A Better Colgate!


Colgate University Earns an “F” for Core Curriculum;
Fails to Rank in Top 50 Feeder Schools for Graduate Programs

From 1989 to 2006, when enrollment at Colgate University rose an estimated 3 percent, the administrator headcount grew from 117 to 216, a whopping jump of 85 percent. In the past ten years, setting aside increases in the costs of room and board, books and fees, the annual price of tuition has grown from $23,880 to $39,275, a 64% increase, placing Colgate University in top one percent of most expensive colleges in the nation. Incredibly, Colgate University doesn’t make the list of Top 50 Graduate School Feeder Colleges.

Colgate students post well-above average scores on ACT and SAT tests, yet, after four years, some find they have trouble getting into graduate programs without remedial work. In a recent poll, students and recent alumni say the curriculum is weakest in math, science and economics.

An Objective Reassessment

“A strong core curriculum should, to the extent possible, ensure that students finely hone their basic skills and learn the most important aspects of our heritage, culture, and our world. However, despite having what it calls a “Core,” Colgate University essentially has no requirements in broad subject areas such as English, math, science and history. Students can literally wander for four years at Colgate University and never be exposed to general areas of knowledge—the very hallmark of a liberal education! A student can graduate from Colgate University without ever taking a course in American history, without ever studying economics, without ever being exposed, in the words of Matthew Arnold to “the best that has been known and said.”
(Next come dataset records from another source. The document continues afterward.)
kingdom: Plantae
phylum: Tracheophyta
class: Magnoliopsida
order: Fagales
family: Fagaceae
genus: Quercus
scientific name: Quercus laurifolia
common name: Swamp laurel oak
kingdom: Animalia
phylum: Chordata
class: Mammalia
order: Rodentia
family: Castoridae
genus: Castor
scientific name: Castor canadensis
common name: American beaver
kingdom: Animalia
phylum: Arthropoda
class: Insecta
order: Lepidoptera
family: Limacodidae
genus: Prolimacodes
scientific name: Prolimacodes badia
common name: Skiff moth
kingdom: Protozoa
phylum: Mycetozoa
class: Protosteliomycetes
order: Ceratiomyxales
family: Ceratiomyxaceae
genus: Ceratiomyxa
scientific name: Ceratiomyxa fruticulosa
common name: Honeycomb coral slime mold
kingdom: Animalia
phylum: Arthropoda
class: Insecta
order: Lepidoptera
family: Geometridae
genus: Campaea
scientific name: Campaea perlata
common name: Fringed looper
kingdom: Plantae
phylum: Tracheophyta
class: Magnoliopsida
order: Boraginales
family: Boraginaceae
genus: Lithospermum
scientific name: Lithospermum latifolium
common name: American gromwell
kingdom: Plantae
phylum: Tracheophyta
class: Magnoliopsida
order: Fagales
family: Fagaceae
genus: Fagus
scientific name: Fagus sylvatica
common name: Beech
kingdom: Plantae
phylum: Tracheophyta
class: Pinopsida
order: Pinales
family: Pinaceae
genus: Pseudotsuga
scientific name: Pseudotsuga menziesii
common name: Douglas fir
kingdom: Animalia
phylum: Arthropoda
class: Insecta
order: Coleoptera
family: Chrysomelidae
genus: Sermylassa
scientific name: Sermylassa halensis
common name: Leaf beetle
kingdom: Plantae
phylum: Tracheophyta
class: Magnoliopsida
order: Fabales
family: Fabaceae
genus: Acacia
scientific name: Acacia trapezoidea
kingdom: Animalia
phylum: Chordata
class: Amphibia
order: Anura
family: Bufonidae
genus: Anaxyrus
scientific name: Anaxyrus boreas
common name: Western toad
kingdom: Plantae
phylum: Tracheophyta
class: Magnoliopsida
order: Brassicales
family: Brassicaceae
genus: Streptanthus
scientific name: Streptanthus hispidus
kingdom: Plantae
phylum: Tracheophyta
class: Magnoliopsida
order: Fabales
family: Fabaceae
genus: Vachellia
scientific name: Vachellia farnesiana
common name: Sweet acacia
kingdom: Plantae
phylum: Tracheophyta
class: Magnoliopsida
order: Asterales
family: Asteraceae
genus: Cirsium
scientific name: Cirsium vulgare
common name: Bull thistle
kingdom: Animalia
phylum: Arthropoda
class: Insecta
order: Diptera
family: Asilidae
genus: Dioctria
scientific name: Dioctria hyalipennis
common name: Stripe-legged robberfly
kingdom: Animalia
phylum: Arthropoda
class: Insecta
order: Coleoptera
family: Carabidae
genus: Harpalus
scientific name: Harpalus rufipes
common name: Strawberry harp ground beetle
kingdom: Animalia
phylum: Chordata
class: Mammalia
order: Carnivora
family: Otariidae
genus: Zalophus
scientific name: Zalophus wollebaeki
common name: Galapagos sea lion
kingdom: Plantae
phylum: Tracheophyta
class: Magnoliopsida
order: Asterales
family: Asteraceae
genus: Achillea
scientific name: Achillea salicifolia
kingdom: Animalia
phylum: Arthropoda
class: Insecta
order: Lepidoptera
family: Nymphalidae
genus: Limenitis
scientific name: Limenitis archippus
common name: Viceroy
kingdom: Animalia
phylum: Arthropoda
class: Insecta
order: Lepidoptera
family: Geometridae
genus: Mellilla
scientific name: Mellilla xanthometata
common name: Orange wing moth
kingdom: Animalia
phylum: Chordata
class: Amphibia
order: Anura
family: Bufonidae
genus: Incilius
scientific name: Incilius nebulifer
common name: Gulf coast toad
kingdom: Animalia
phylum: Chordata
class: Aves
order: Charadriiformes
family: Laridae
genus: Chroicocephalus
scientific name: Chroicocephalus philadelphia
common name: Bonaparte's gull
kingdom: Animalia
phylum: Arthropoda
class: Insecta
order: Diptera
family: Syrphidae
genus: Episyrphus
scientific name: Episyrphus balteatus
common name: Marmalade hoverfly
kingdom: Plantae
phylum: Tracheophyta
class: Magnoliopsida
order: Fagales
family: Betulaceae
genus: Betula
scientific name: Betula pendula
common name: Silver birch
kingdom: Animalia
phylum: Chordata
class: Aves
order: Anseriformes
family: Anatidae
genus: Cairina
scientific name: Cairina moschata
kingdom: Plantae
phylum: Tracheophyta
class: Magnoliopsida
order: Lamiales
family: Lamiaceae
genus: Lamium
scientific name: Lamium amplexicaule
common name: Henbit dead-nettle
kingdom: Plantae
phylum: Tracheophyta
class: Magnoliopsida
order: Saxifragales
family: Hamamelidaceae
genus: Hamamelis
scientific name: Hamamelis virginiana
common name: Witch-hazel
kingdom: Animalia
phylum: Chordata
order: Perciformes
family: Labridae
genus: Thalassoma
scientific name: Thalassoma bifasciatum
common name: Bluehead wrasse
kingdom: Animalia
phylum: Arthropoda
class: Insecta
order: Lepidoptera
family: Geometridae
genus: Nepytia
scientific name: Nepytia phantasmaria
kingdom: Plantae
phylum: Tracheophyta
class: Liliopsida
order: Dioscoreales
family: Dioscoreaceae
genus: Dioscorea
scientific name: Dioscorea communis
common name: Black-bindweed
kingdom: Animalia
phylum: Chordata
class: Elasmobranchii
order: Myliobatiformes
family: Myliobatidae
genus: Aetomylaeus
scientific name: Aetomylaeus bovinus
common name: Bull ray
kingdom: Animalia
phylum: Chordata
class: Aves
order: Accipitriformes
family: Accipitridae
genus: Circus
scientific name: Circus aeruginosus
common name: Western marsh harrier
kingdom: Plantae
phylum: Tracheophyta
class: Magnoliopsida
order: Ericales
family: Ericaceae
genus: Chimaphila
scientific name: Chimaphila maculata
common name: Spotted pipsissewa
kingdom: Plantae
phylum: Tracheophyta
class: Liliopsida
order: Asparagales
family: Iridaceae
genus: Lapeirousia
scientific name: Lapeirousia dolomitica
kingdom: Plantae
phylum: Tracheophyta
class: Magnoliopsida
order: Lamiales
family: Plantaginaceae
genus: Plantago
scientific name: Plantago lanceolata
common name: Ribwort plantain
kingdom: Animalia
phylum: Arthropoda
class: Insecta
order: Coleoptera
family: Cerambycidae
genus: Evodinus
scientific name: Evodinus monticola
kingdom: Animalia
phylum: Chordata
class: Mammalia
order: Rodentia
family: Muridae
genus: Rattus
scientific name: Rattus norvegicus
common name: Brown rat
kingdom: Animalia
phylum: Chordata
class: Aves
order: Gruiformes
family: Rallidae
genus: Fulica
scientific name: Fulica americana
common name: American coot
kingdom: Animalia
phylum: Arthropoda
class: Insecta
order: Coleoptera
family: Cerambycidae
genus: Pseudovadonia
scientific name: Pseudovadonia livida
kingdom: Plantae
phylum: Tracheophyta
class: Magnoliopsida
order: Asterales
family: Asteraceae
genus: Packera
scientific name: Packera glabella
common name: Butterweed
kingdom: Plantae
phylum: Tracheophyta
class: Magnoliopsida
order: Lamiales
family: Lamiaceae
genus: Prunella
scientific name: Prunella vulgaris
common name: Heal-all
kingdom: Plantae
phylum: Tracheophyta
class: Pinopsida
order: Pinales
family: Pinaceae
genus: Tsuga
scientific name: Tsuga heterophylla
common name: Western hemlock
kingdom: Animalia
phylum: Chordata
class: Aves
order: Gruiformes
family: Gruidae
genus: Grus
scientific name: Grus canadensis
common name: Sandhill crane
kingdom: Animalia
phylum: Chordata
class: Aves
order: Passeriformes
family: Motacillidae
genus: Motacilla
Dr. Barry Latzer, 2007 Reassessment of Colgate University Core Curriculum

 

Colgate University ranks among the worst for core curriculum

"Sadly, despite its much-vaunted “Core Curriculum,” Colgate University received an F in the recent 50-college study of general education conducted by the American Council of Trustees and Alumni. Only in Foreign Languages did Colgate have an honest core requirement, i.e., a required course that is suitably general in scope.

“In the six other subject areas measured by the study, entitled The Hollow Core, Colgate University fell far short of standards for a true core curriculum. Some of the reasons for this are revealing. For instance, Colgate does indeed have a writing course for freshman, but the fine print reveals that only students with low scores on standardized tests of writing are required to enroll. All college students can benefit from writing or composition courses.

“Nor was Colgate credited for mathematics by the Hollow Core study because students can completely avoid math by taking science courses that fully satisfy Colgate’s Natural Sciences & Mathematics Division requirement. Likewise, Colgate got no credit for science, since a student could take math or psychology (a social science) instead of a natural or physical science. In addition, Colgate’s Scientific Perspectives requirement may be satisfied by courses too narrow to serve as general education, such as an entire course devoted to AIDS.

“When one looks behind the labels in Colgate’s catalog, there is, sad to say, little in the way of substance required by this general education curriculum.” The Hollow Core, Failure of the General Education Curriculum, A Fifty College Study, American Council of Trustees and Alumni, Washington DC, April 2004.